Two months after, Buhari still works from home
• No law is breached, presidency insists
• ‘Cabal has captured Aso Rock’
• Nigeria needs a younger leader in 2019, says speaker at Chatham House
Two months after he returned from his medical sojourn in London, United Kingdom (UK) for an undisclosed ailment, President Muhammadu Buhari still operates from his official residence located in the Presidential Villa, Abuja.
The president had, two days after returning from the medical vacation which spanned 103 days, written to the National Assembly, in line with constitutional provisions, intimating the parliament of his return to the country and resumption of office in the Presidential Villa, Abuja.
The letter dated August 21, 2017 stated in part: “In compliance with Section 145 of the 1999 Constitution (as amended), I write to intimate that I have resumed my functions as the President of the Federal Republic of Nigeria with effect from Monday, 21st August, 2017, after my medical follow-up in the United Kingdom.”
But barely settling down to take charge of activities of state, news broke that the president would temporarily operate from his official residence located in the villa due to the renovation of his main office. A presidency source had told The Guardian that construction giant, Julius Berger, had already begun the renovation.
Also confirming the development, Personal Assistant to the President on New Media, Bashir Ahmad, explained through his twitter handle@BashirAhmaad why Buhari was working from home. “Some renovations are ongoing at the office. He’ll be back to the main office after the work,” he twitted.
It was learnt that the renovation was a result of the damage rodents had caused after they invaded Buhari’s office.

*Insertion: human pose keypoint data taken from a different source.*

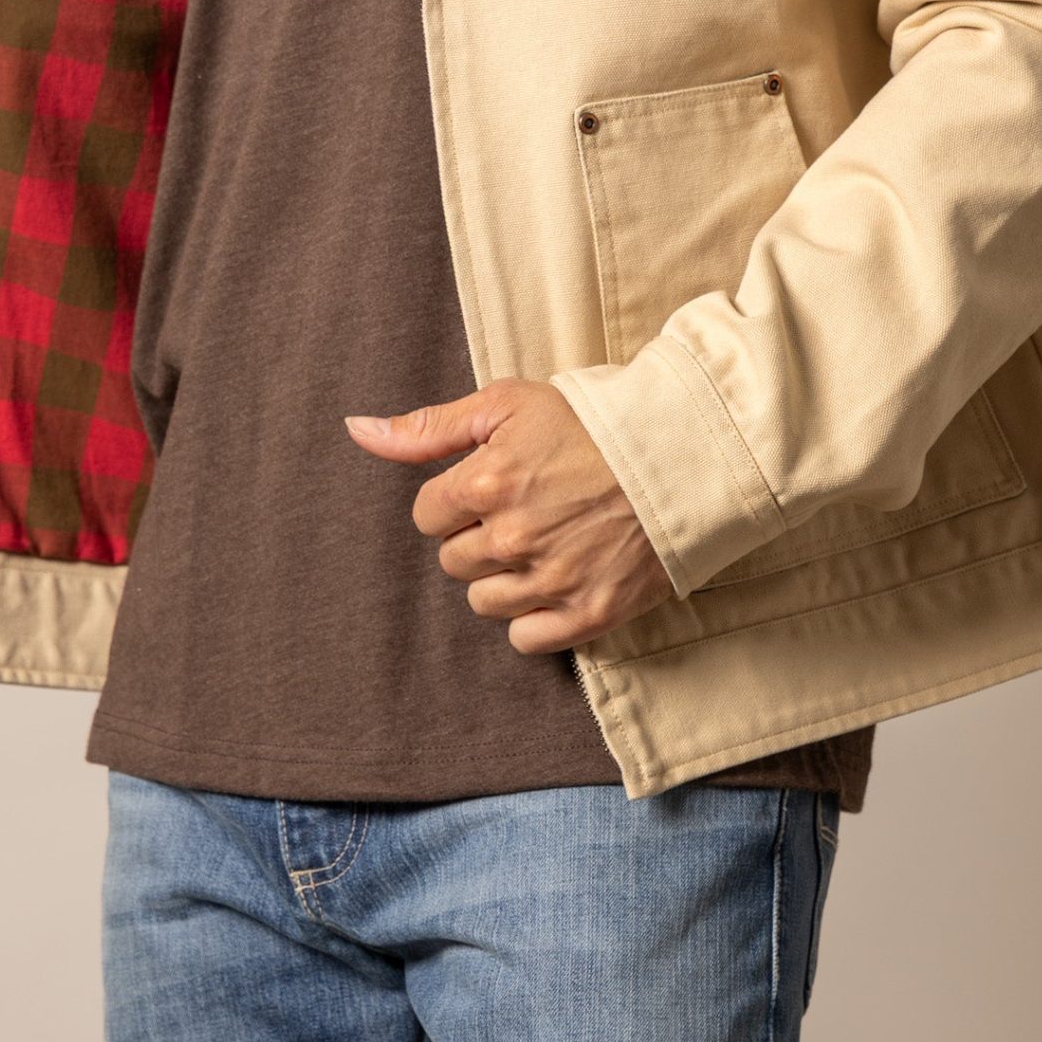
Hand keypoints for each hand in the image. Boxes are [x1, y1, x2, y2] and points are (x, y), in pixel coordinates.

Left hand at [344, 378, 673, 655]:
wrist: (684, 456)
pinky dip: (533, 617)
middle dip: (480, 535)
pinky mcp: (588, 614)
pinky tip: (556, 582)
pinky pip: (524, 637)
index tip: (495, 485)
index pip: (427, 514)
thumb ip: (428, 427)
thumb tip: (356, 431)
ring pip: (483, 601)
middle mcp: (514, 536)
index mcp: (488, 481)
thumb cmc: (594, 423)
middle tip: (528, 510)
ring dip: (504, 576)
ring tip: (545, 543)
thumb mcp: (507, 404)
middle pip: (453, 560)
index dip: (457, 498)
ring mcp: (552, 579)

A foreign news agency quoted the Senior Special Assistant on Media and Publicity, Garba Shehu, as saying that while President Buhari was away on the medical follow-up, rats had a field day with the furniture, cables and air-conditioning units in his office.
“He has been using the residential office. What is important is that the job gets done. Whether he does it from his bedroom or his sitting room or his anteroom, it does not matter. Let the job be done. And the job will be done,” he said.
However, two months after, the president still shuttles between the office in his official residence and the new banquet hall located beside the main office, where he occasionally receives visitors.
How long the renovation would last has not been disclosed by the presidency.
A text message sent to the two presidential spokesmen, Femi Adesina and Garba Shehu, for the presidency’s reaction to the matter was not immediately responded to. “Good evening sir. In August, we were told the president would be operating from his official residence due to renovation being done in his office by Julius Berger. The Guardian would appreciate a confirmation of when the president will start to work from his main office. Thank you sir. Regards,” The Guardian wrote in the text message.
But later in the night Shehu, responded this way: “No section of the law or constitution is breached. The entire presidential complex is both office and home to the president. He is right to use any part as his office so long as the job gets done.”
Meanwhile, the battle for the country’s topmost job in 2019, assumed a different narrative at the Chatham House – Royal Institute of International Affairs – yesterday afternoon during the third series of the six-part “Next Generation Nigeria” initiative of the world renowned institute.
At the event, the guest speaker, Samson Itodo, indirectly threw a spanner in the wheel of those campaigning for President Buhari to seek a second term on the platform of his party, the All Progressives Congress (APC) in 2019.
Itodo, who is the Head of Research, Policy and Advocacy, Youth Initiative for Advocacy, Growth and Advancement (YIAGA) in Abuja, advised that the president should not bother throwing his hat in the ring again by reason of his age and health, for which he famously had two medical vacations of more than 100 days in London between March and August this year.
“The type of leadership we have in the country today is not the type we need if we want to move from being a developing nation to a developed nation,” he said, fielding questions from the audience.
Condemning the inertia that trailed the early part of the Buhari administration, Itodo added that the president was probably not ready for office after being sworn in on May 29, 2015. He argued that Nigeria did “not need a president who did not constitute his cabinet in six months” to come back for another term in 2019.
According to him, while Buhari may have good intentions for the country, there is a cabal running the presidency against his wishes. “Aso Rock is captured, and the cabal is having a field day. And though the president means well for the country, he has his health challenges, and the circumstances around him mean we need a younger president in 2019.”
Itodo, who spoke on “Next Generation Nigeria: Youth, Opportunity and Governance for the Future”, also said that the country was not ready for the next general elections. “We are not ready for 2019 because many electoral commission boards are not properly constituted.”
He called for young people to show more interest in politics and for them to be given opportunities. “Democracy is about inclusion, especially for the youths and women. Restructuring will make no sense to the youths of Nigeria if it does not put people at the centre of governance, especially young people,” he said.
The Chatham House Next Generation Nigeria will feature three more speakers, having already hosted Kaduna State Governor, Mallam Nasir El-Rufai and the President General of Ohanaeze Ndigbo, John Nwodo in the opening two rounds of the six-part series.